The task: Reproduce the following listing line for line, without any alteration.

'''

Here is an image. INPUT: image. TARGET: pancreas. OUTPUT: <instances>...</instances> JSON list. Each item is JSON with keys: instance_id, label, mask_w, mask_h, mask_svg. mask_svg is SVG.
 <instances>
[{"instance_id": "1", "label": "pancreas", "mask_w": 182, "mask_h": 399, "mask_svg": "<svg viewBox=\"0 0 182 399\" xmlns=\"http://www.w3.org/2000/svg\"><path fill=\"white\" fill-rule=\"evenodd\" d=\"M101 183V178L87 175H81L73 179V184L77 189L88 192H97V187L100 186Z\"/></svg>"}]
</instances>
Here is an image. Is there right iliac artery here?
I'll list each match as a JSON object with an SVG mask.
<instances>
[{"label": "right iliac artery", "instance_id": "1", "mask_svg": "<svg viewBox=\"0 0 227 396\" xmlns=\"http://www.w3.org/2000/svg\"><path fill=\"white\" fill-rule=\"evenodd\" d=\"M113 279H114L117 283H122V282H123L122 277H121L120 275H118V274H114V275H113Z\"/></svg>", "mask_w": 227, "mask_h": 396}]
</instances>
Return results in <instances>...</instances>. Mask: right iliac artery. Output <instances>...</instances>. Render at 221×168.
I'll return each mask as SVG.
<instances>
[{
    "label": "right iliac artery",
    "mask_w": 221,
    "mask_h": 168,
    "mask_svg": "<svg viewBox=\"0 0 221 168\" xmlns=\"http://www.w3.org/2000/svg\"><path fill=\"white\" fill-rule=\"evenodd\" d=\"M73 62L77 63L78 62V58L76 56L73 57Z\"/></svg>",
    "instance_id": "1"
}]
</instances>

'''

Worked answer:
Here is an image. INPUT: image. TARGET: pancreas. OUTPUT: <instances>...</instances> JSON list. Each item is JSON with keys: instance_id, label, mask_w, mask_h, mask_svg. mask_svg is SVG.
 <instances>
[{"instance_id": "1", "label": "pancreas", "mask_w": 182, "mask_h": 399, "mask_svg": "<svg viewBox=\"0 0 182 399\" xmlns=\"http://www.w3.org/2000/svg\"><path fill=\"white\" fill-rule=\"evenodd\" d=\"M101 183V178L87 175H81L73 179V184L77 189L88 192H97V187L100 186Z\"/></svg>"}]
</instances>
Here is an image. Is there right iliac artery here?
I'll list each match as a JSON object with an SVG mask.
<instances>
[{"label": "right iliac artery", "instance_id": "1", "mask_svg": "<svg viewBox=\"0 0 227 396\" xmlns=\"http://www.w3.org/2000/svg\"><path fill=\"white\" fill-rule=\"evenodd\" d=\"M113 279H114L117 283H122V282H123L122 277H121L120 275H118V274H114V275H113Z\"/></svg>", "mask_w": 227, "mask_h": 396}]
</instances>
Return results in <instances>...</instances>. Mask: right iliac artery. Output <instances>...</instances>. Render at 221×168.
I'll return each mask as SVG.
<instances>
[{
    "label": "right iliac artery",
    "mask_w": 221,
    "mask_h": 168,
    "mask_svg": "<svg viewBox=\"0 0 221 168\" xmlns=\"http://www.w3.org/2000/svg\"><path fill=\"white\" fill-rule=\"evenodd\" d=\"M73 62L77 63L78 62V58L76 56L73 57Z\"/></svg>",
    "instance_id": "1"
}]
</instances>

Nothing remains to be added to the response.